If I walked into a group of neuroimaging scientists and asked them about how they compare images, I would get answers similar to what I discussed above. However, there are underlying questions that would be important to answer, but so obvious that they are forgotten:

  • How is my data distributed?
  • Are there outliers? What do they mean?
  • Are there any “nan” or “na” values, and where did they come from?
  • Did the analysis where this came from introduce any bias in what I am seeing?
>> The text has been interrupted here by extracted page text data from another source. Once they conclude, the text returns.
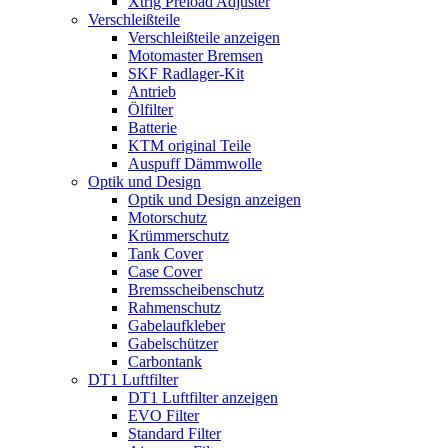
Xtrig Preload Adjuster
Verschleißteile
Verschleißteile anzeigen
Motomaster Bremsen
SKF Radlager-Kit
Antrieb
Ölfilter
Batterie
KTM original Teile
Auspuff Dämmwolle
Optik und Design
Optik und Design anzeigen
Motorschutz
Krümmerschutz
Tank Cover
Case Cover
Bremsscheibenschutz
Rahmenschutz
Gabelaufkleber
Gabelschützer
Carbontank
DT1 Luftfilter
DT1 Luftfilter anzeigen
EVO Filter
Standard Filter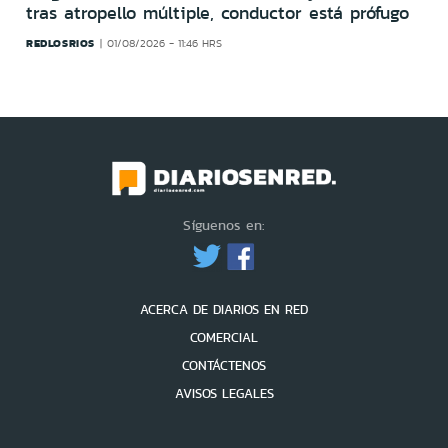
tras atropello múltiple, conductor está prófugo
REDLOSRIOS
01/08/2026 - 11:46 HRS
Síguenos en:
ACERCA DE DIARIOS EN RED
COMERCIAL
CONTÁCTENOS
AVISOS LEGALES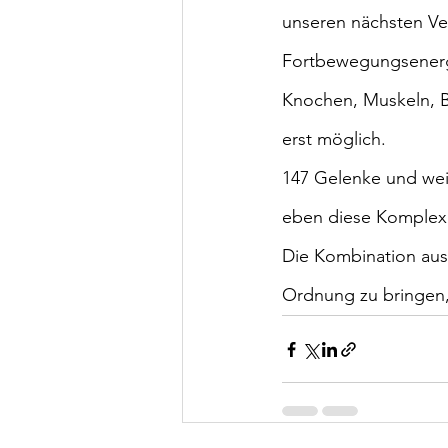
unseren nächsten Ve
Fortbewegungsenergi
Knochen, Muskeln, 
erst möglich. 
147 Gelenke und weit
eben diese Komplexit
Die Kombination aus 
Ordnung zu bringen, 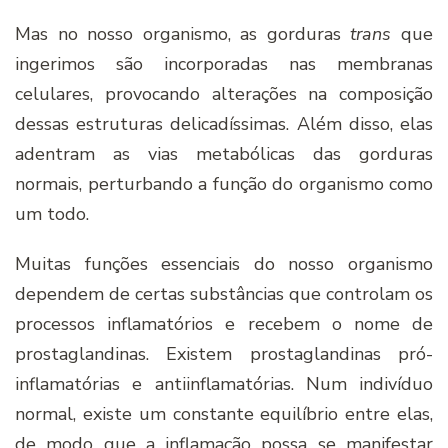
Mas no nosso organismo, as gorduras
trans
que
ingerimos são incorporadas nas membranas
celulares, provocando alterações na composição
dessas estruturas delicadí­ssimas. Além disso, elas
adentram as vias metabólicas das gorduras
normais, perturbando a função do organismo como
um todo.
Muitas funções essenciais do nosso organismo
dependem de certas substâncias que controlam os
processos inflamatórios e recebem o nome de
prostaglandinas. Existem prostaglandinas pró-
inflamatórias e antiinflamatórias. Num indiví­duo
normal, existe um constante equilí­brio entre elas,
de modo que a inflamação possa se manifestar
In the visualization sections, we will talk about strategies for bringing these questions out from the data to the attention of the researcher. If he or she does absolutely no visualization and makes assumptions about the above, it can lead to poor quality work. In fact, I think lots of people plug their data into algorithms without properly exporing and visualizing it, it makes me uneasy, and is one of the motivating forces for why I want to create tools for visualization. The basic questions above are going to motivate some of our pairwise comparison metrics in the next section. For now, let’s take a look at other distributions.

The T Distribution

still being written The two sample T-test, or paired two sample T-test, is the powerhouse of many common neuroimaging analyses. We have two groups of interest, and we want to know if the mean value of each voxel (that is a proxy for a structural or functional element, or something else entirely) is significantly different between two groups. This is where the T-test comes in, and the result of the T-test is going to be, at each voxel, XXX

The F Distribution

A P Value Map

It sometimes makes sense to communicate a result by simply assigning each voxel a p-value to indicate the significance of some test. When you do this, it is important to accurately communicate the correction that was (or was not) used. If you did not correct for multiple comparisons, then someone viewing the p-values in your map may need to do that.